Nous publions ici deux élé­ments du « dos­sier » Para­schiv qui nous ont sem­blé signi­fi­ca­tifs : le compte ren­du de la mani­fes­ta­tion orga­ni­sée en sa faveur par le Comi­té Para­schiv devant l’am­bas­sade de Rou­ma­nie, qui a été trans­mis par Radio Free Europe en rou­main, et un texte écrit par Para­schiv en 1971, qui parait pour la pre­mière fois en tra­duc­tion inté­grale du rou­main. L’o­ri­gi­nal a d’ailleurs été repris dans le n°1 d’Iz­tok en roumain.

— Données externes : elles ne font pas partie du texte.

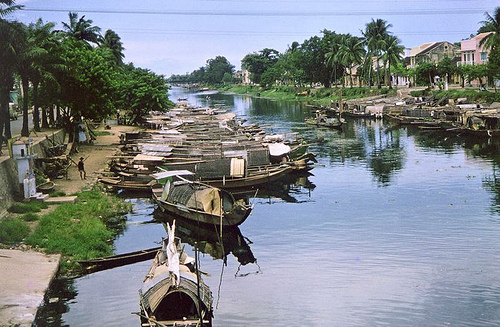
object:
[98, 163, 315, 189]
boat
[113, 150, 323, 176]
boat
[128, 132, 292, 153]
boat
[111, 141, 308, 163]
boat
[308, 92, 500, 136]
boats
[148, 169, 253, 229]
boats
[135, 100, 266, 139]
boats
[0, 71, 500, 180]
ground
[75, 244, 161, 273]
canoe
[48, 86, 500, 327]
water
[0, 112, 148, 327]
river bank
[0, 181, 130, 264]
greens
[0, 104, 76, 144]
trunk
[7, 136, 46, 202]
ojects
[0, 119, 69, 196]
wall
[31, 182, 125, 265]
tie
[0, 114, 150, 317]
dock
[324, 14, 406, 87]
palm trees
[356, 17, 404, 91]
tree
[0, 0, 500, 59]
sky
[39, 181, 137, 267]
grass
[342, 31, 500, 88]
houses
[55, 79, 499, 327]
water canal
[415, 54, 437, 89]
tree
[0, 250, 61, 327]
cement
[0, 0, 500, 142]
foreground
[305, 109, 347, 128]
boat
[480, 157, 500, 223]
reflection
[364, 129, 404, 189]
reflection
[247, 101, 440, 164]
reflection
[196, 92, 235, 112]
reflection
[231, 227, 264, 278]
reflection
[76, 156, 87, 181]
man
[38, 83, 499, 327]
river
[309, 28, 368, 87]
leaves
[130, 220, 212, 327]
boat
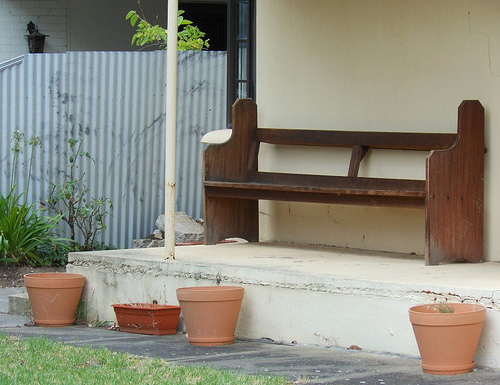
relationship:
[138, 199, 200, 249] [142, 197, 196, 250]
gray racks stack of racks gray racks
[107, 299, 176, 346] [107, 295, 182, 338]
orange planter orange box orange planter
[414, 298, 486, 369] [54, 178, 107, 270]
terra cotta planter with plant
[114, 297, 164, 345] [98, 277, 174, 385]
rectangular terra cotta pot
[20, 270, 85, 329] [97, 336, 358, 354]
terra cotta pot on sidewalk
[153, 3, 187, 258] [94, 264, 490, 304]
white pole holding up porch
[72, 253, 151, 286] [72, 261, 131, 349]
edge of dirty stoop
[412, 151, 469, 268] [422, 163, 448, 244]
wooden end of a bench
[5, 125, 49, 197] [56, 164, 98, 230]
skinny sapling in a garden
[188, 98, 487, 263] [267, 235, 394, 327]
wooden bench on concrete pad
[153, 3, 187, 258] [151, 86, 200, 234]
white pole a support pole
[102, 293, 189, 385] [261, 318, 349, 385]
teracotta plant pot on sidewalk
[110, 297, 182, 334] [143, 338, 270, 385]
rectangular plant pot on ground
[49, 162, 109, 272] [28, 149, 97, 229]
plant with long green leaves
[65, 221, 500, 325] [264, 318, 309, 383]
cement pad against wall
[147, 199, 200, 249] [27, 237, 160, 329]
large rock jagged rock on ground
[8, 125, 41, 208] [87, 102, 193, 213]
thin trees near metal wall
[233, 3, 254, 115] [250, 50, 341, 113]
glass window on wall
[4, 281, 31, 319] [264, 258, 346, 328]
white stone slab step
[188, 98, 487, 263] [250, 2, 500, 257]
wooden bench against beige wall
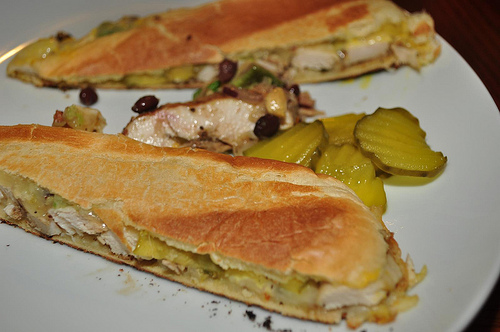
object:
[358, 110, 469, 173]
chips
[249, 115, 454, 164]
pickle slices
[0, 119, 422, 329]
sandwich half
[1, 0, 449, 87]
sandwich half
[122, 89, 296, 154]
chicken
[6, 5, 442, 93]
sandwich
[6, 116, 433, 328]
sandwich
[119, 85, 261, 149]
meat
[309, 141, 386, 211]
pickle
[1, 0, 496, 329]
plate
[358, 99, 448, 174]
slices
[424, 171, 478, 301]
plate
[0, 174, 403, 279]
food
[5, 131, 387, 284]
bread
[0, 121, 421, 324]
piece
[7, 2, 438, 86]
piece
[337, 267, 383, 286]
cheese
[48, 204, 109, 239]
chicken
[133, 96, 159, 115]
caper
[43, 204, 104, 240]
meat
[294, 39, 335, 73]
meat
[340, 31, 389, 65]
meat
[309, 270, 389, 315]
meat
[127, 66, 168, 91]
pickles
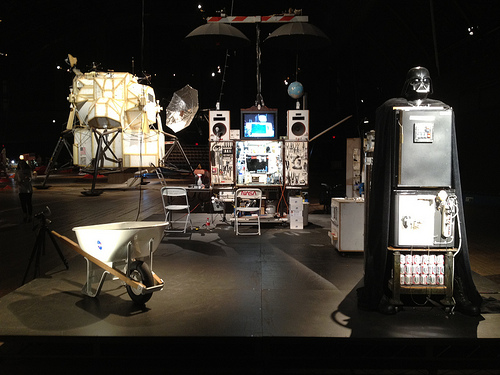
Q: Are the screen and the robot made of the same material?
A: Yes, both the screen and the robot are made of metal.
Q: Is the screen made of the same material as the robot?
A: Yes, both the screen and the robot are made of metal.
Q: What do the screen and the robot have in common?
A: The material, both the screen and the robot are metallic.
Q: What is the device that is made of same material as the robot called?
A: The device is a screen.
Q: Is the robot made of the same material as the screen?
A: Yes, both the robot and the screen are made of metal.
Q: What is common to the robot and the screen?
A: The material, both the robot and the screen are metallic.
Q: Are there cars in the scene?
A: No, there are no cars.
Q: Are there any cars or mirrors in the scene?
A: No, there are no cars or mirrors.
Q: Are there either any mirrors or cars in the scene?
A: No, there are no cars or mirrors.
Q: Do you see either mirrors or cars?
A: No, there are no cars or mirrors.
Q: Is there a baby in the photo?
A: No, there are no babies.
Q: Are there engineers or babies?
A: No, there are no babies or engineers.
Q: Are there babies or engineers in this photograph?
A: No, there are no babies or engineers.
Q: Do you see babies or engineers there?
A: No, there are no babies or engineers.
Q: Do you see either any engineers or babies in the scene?
A: No, there are no babies or engineers.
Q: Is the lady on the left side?
A: Yes, the lady is on the left of the image.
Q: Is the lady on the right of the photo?
A: No, the lady is on the left of the image.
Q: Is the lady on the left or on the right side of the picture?
A: The lady is on the left of the image.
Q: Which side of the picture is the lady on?
A: The lady is on the left of the image.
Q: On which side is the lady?
A: The lady is on the left of the image.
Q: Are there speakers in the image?
A: Yes, there is a speaker.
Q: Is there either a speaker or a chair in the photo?
A: Yes, there is a speaker.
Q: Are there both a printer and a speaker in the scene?
A: No, there is a speaker but no printers.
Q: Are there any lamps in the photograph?
A: No, there are no lamps.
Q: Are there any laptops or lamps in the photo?
A: No, there are no lamps or laptops.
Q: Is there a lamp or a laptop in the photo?
A: No, there are no lamps or laptops.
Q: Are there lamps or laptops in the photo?
A: No, there are no lamps or laptops.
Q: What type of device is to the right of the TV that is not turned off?
A: The device is a speaker.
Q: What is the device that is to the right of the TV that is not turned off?
A: The device is a speaker.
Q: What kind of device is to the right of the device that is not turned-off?
A: The device is a speaker.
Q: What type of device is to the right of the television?
A: The device is a speaker.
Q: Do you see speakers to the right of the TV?
A: Yes, there is a speaker to the right of the TV.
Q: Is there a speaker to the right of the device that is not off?
A: Yes, there is a speaker to the right of the TV.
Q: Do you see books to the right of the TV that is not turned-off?
A: No, there is a speaker to the right of the TV.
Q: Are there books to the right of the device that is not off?
A: No, there is a speaker to the right of the TV.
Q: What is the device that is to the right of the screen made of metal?
A: The device is a speaker.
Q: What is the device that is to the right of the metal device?
A: The device is a speaker.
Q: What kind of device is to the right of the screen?
A: The device is a speaker.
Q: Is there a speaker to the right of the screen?
A: Yes, there is a speaker to the right of the screen.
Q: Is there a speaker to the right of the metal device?
A: Yes, there is a speaker to the right of the screen.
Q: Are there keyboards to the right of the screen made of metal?
A: No, there is a speaker to the right of the screen.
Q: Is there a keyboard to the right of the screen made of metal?
A: No, there is a speaker to the right of the screen.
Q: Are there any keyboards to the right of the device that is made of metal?
A: No, there is a speaker to the right of the screen.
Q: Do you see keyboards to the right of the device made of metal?
A: No, there is a speaker to the right of the screen.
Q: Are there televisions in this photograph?
A: Yes, there is a television.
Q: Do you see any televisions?
A: Yes, there is a television.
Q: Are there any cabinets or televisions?
A: Yes, there is a television.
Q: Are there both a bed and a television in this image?
A: No, there is a television but no beds.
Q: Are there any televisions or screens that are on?
A: Yes, the television is on.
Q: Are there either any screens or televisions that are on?
A: Yes, the television is on.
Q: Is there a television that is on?
A: Yes, there is a television that is on.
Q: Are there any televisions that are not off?
A: Yes, there is a television that is on.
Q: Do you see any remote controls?
A: No, there are no remote controls.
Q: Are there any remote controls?
A: No, there are no remote controls.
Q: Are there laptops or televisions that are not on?
A: No, there is a television but it is on.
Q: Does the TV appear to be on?
A: Yes, the TV is on.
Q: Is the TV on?
A: Yes, the TV is on.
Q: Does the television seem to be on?
A: Yes, the television is on.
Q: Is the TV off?
A: No, the TV is on.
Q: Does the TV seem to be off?
A: No, the TV is on.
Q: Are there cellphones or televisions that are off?
A: No, there is a television but it is on.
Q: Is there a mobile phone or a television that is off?
A: No, there is a television but it is on.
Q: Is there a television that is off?
A: No, there is a television but it is on.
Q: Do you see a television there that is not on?
A: No, there is a television but it is on.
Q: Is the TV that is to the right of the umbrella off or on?
A: The TV is on.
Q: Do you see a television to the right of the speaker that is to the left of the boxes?
A: No, the television is to the left of the speaker.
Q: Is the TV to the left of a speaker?
A: Yes, the TV is to the left of a speaker.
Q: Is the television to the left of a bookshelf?
A: No, the television is to the left of a speaker.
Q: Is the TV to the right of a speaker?
A: No, the TV is to the left of a speaker.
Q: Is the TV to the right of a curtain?
A: No, the TV is to the right of the umbrella.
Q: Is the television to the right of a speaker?
A: Yes, the television is to the right of a speaker.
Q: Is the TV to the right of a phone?
A: No, the TV is to the right of a speaker.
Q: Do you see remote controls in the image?
A: No, there are no remote controls.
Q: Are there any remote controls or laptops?
A: No, there are no remote controls or laptops.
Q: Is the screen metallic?
A: Yes, the screen is metallic.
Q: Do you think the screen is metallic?
A: Yes, the screen is metallic.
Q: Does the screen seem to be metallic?
A: Yes, the screen is metallic.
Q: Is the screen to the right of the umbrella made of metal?
A: Yes, the screen is made of metal.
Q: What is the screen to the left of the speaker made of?
A: The screen is made of metal.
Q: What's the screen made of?
A: The screen is made of metal.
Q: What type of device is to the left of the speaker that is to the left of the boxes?
A: The device is a screen.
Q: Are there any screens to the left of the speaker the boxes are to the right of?
A: Yes, there is a screen to the left of the speaker.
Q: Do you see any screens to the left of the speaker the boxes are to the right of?
A: Yes, there is a screen to the left of the speaker.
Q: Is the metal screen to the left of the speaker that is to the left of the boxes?
A: Yes, the screen is to the left of the speaker.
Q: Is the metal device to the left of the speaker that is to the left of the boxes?
A: Yes, the screen is to the left of the speaker.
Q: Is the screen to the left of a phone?
A: No, the screen is to the left of the speaker.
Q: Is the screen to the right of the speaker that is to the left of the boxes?
A: No, the screen is to the left of the speaker.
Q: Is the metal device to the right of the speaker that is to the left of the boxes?
A: No, the screen is to the left of the speaker.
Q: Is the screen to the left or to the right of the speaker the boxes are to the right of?
A: The screen is to the left of the speaker.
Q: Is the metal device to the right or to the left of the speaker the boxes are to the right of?
A: The screen is to the left of the speaker.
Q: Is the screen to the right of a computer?
A: No, the screen is to the right of the speaker.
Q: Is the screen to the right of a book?
A: No, the screen is to the right of the umbrella.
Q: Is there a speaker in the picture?
A: Yes, there is a speaker.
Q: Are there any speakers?
A: Yes, there is a speaker.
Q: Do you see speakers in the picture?
A: Yes, there is a speaker.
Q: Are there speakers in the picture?
A: Yes, there is a speaker.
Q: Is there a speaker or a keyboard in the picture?
A: Yes, there is a speaker.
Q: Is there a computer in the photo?
A: No, there are no computers.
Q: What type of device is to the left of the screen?
A: The device is a speaker.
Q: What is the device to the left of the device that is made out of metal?
A: The device is a speaker.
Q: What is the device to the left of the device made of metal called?
A: The device is a speaker.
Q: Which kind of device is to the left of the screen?
A: The device is a speaker.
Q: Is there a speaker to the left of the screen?
A: Yes, there is a speaker to the left of the screen.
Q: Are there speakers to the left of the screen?
A: Yes, there is a speaker to the left of the screen.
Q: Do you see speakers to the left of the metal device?
A: Yes, there is a speaker to the left of the screen.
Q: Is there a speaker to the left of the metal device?
A: Yes, there is a speaker to the left of the screen.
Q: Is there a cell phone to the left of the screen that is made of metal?
A: No, there is a speaker to the left of the screen.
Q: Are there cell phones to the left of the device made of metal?
A: No, there is a speaker to the left of the screen.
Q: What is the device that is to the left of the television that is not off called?
A: The device is a speaker.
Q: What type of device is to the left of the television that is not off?
A: The device is a speaker.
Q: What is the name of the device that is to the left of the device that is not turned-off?
A: The device is a speaker.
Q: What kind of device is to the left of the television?
A: The device is a speaker.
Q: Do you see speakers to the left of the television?
A: Yes, there is a speaker to the left of the television.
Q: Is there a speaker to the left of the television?
A: Yes, there is a speaker to the left of the television.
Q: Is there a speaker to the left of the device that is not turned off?
A: Yes, there is a speaker to the left of the television.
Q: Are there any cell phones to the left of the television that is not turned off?
A: No, there is a speaker to the left of the TV.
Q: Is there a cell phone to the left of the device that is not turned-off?
A: No, there is a speaker to the left of the TV.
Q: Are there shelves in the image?
A: No, there are no shelves.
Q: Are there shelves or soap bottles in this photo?
A: No, there are no shelves or soap bottles.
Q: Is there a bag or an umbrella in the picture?
A: Yes, there is an umbrella.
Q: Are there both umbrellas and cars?
A: No, there is an umbrella but no cars.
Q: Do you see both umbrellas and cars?
A: No, there is an umbrella but no cars.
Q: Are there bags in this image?
A: No, there are no bags.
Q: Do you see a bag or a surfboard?
A: No, there are no bags or surfboards.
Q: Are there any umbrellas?
A: Yes, there is an umbrella.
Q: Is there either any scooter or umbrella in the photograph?
A: Yes, there is an umbrella.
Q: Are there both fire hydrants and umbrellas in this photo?
A: No, there is an umbrella but no fire hydrants.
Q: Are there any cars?
A: No, there are no cars.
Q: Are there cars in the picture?
A: No, there are no cars.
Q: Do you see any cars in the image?
A: No, there are no cars.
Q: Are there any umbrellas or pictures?
A: Yes, there is an umbrella.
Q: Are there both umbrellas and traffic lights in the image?
A: No, there is an umbrella but no traffic lights.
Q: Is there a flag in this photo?
A: No, there are no flags.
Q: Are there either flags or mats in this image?
A: No, there are no flags or mats.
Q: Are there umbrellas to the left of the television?
A: Yes, there is an umbrella to the left of the television.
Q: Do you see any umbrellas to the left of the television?
A: Yes, there is an umbrella to the left of the television.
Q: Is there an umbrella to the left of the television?
A: Yes, there is an umbrella to the left of the television.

Pour finir, nous pré­sen­te­rons briè­ve­ment le Comi­té Para­schiv. Il a été créé en février 1981, deux ans après la dis­pa­ri­tion, pour bri­ser le silence qui s’é­tait fait autour de son cas. Son action s’est dérou­lée en deux temps : tout d’a­bord en 1981 une péti­tion en sa faveur a été lan­cée et a recueillie de nom­breuses signa­tures indi­vi­duelles et col­lec­tives (dont plu­sieurs syn­di­cats). Puis début 82, avec le début de « l’af­faire Pou­let » (jour­na­liste du Matin, il s’est fait tabas­ser par la police rou­maine alors qu’il sor­tait du domi­cile de Para­schiv qu’il n’a­vait pu ren­con­trer), il a relan­cé l’ac­tion en sa faveur par des tracts, une mani­fes­ta­tion et le tor­pillage de la cam­pagne de publi­ci­té de prin­temps dans le métro en faveur du tou­risme en Rou­ma­nie par des graf­fi­tis et des affiches dénon­çant le régime de Ceau­ses­cu, sou­te­nant Para­schiv et appe­lant à ne pas ali­men­ter en devise la répres­sion. Le comi­té est com­po­sé de liber­taires rou­mains et fran­çais, inor­ga­ni­sés, un membre de la FA et plu­sieurs membres de l’UT­CL. Il n’est pas une struc­ture per­ma­nente, mais ponctuelle.